CI in Laboratory Practice
CI are widely used in laboratory studies, even if not explicitly recognized by practitioners. They help us make decisions regarding the reliability and equivalence of methods, reagents, and processes. In this section, we’ll explore how CIs are applied in two common laboratory scenarios: Method Comparison and Lot-to-Lot Verification (LTLV) studies.
Method Comparison Study
In a Method Comparison Study, the goal is to evaluate whether two analytical methods, Method A and Method B, produce comparable results. To do this, we often derive a regression equation that links the results of the two methods. The equation takes the form:
Method B = slope × Method A + bias
Slope Distribution and Proportionality
The slope in this regression equation tells us whether the two methods are proportional — whether they give similar results across the range of measurements.
- If the 95% CI of the slope distribution contains the value 1, we conclude that Method A and Method B are proportional. In other words, they behave similarly across the measured range, with no proportional bias
- If the CI of the slope does not include 1, we infer that the two methods are not proportionally comparable, and further investigation or calibration is needed

Bias Distribution and Systematic Difference
Next, we examine the bias (or intercept) in the regression equation, which represents any systematic difference between the two methods.
- If the 95% CI of the bias distribution contains the value 0, we conclude that there is no systematic difference between Method A and Method B
- However, if the CI does not include 0, it indicates that there is a significant systematic bias between the two methods, meaning that one method consistently over- or underestimates relative to the other

Lot-to-Lot Verification Study
Another common use of CIs in the lab is in LTLV study, where we compare the performance of a new reagent lot to an existing (old) lot.
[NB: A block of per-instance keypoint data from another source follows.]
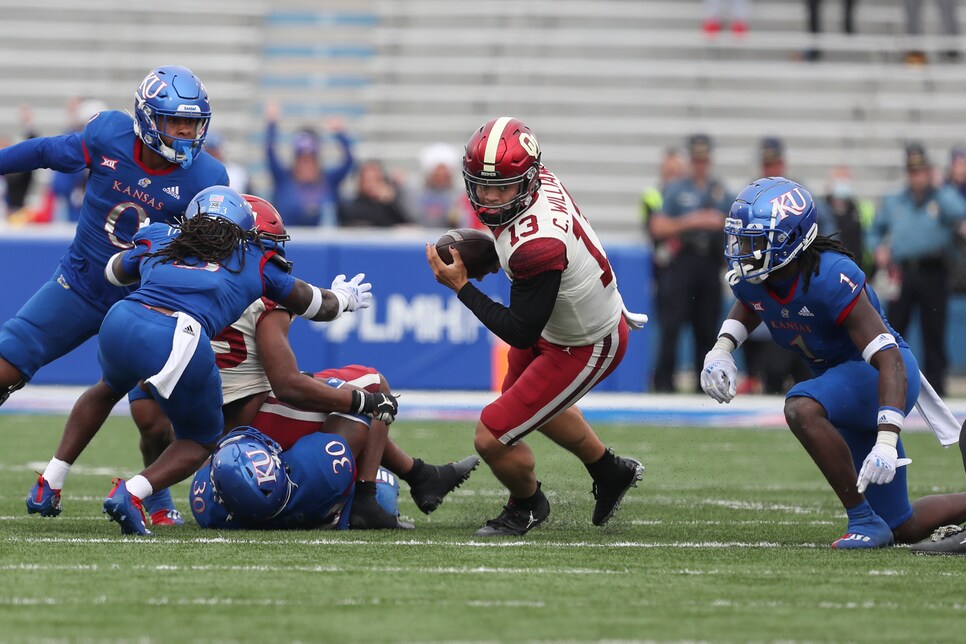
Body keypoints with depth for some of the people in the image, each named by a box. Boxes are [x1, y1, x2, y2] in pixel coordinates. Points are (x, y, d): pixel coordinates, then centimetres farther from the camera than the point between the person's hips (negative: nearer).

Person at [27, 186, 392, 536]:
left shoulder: (157, 239, 30)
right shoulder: (256, 262, 26)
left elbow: (114, 271, 53)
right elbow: (318, 306, 40)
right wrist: (345, 297, 64)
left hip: (122, 322, 4)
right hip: (180, 345, -4)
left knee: (110, 388, 40)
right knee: (200, 440, 23)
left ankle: (49, 484, 34)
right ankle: (132, 493, -4)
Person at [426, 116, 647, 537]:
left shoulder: (536, 246, -41)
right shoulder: (541, 181, -16)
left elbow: (520, 333, -30)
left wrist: (460, 286, -26)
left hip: (586, 348, -10)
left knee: (492, 437, -6)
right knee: (538, 406, 34)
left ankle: (527, 506, 25)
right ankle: (610, 472, 55)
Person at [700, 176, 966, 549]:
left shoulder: (831, 279, -32)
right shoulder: (749, 278, -10)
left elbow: (889, 360, -35)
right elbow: (748, 307, 18)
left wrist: (886, 443, -44)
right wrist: (722, 350, -3)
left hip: (881, 376, -8)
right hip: (845, 381, 8)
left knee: (801, 409, -37)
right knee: (903, 529, 10)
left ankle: (865, 520, -23)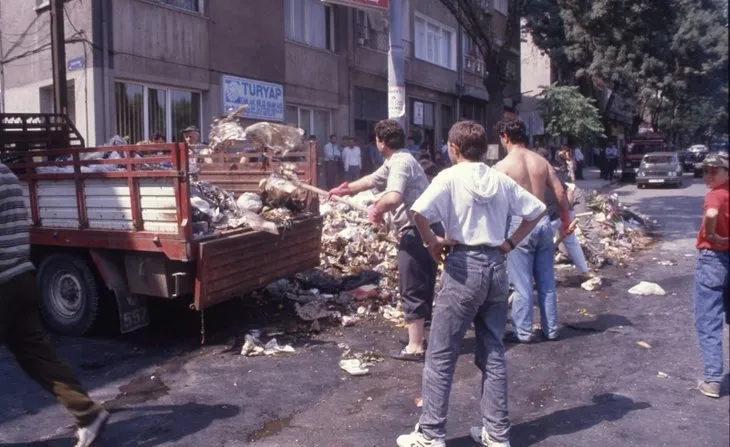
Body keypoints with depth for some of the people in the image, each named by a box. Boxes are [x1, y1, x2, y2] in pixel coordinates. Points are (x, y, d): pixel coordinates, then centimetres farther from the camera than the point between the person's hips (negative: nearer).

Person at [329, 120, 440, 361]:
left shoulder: (400, 162, -17)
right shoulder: (395, 161, 17)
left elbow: (394, 197, -35)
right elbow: (371, 180, 32)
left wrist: (376, 210, -15)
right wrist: (345, 190, 40)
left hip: (417, 231, -11)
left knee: (411, 289, -4)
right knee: (423, 286, 20)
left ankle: (414, 347, 1)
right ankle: (423, 334, 35)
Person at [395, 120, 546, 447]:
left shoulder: (450, 177, -8)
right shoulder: (501, 180, 7)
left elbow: (420, 211, -23)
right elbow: (537, 210, 12)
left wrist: (431, 242, -8)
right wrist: (511, 243, 11)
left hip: (465, 266, -5)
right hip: (496, 266, 6)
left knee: (440, 355, 4)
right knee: (493, 353, 14)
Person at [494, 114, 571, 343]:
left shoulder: (503, 166, -9)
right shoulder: (541, 161, 6)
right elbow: (560, 193, 9)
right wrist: (566, 220, 21)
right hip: (543, 222, 5)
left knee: (522, 283, 4)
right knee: (546, 281, 14)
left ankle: (523, 332, 12)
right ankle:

In LTLV, we test the same set of specimens using both reagent lots and compare the resulting distributions.
Comparing Distributions of Two Lots
We can visualize the results of testing with the old and new reagent lots by plotting their respective distributions using KDE plots. The key here is to examine the overlap of the CIs for the two distributions.
- If the 95% CIs of the two distributions overlap, we conclude that there is no significant difference between the old and new lots, and the LTLV passes. This means the new reagent lot performs equivalently to the old one, and it can be accepted for use
- On the other hand, if the CIs do not overlap, we conclude that the new lot is significantly different, and the LTLV fails. In this case, the new lot is rejected, and further validation or troubleshooting is required

Closing Thoughts
Understanding the overarching concepts in biostatistics, rather than memorizing formulas, is essential for applying these principles in a laboratory setting. With practice, laboratory professionals can build intuition and proficiency, allowing for more accurate interpretation of data and improved decision-making.